Thresholds must be set using meaningful time frames. At the start of the year, an annual incentive may be so far off that workers may not be motivated to increase their effort. Using annual injury rates may not affect the behavior of seasonal workers because they won’t be around to earn them. Similarly, if incentives use too short a time frame, employees may ignore long term safety issues because they are unlikely to cause a problem until after the incentive has been earned.

Some concerns about safety culture
Even with SMART incentives, there are other challenges that can reduce the effectiveness of safety programs. In general, when management commits time, attention, and resources into safety, it improves the safety climate. Developing a comprehensive safety incentive program is a good way to demonstrate commitment, which can have positive implications on behavior. But some negative consequences of safety incentive programs include the following:
  • The emphasis on specific safety behaviors can focus employees’ attention too much on quantitative performance and away from the intrinsic motivation to work hard and achieve a job well done.

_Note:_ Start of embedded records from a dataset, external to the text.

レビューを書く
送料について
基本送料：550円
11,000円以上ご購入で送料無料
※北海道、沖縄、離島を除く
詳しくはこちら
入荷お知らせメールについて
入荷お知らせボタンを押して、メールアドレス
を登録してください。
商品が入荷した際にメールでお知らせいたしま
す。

  • Quantitative performance goals have in some cases been shown to decrease job satisfaction, hurt interpersonal relations among workers, and increase employees’ levels of occupational stress.
  • When incentives are set competitively, they can create a culture of unhealthy competition where employees are less likely to assist each other if it could take away from attaining incentives.
These cultural issues are not guaranteed consequences for any safety incentive program, but must be kept in mind to avoid damaging your overall workplace safety culture.

All of this is not meant to scare you away from safety incentive programs. You need to develop the metrics, thresholds and other components of a solid program with these challenges in mind. And never be afraid to ask for help when you get stuck.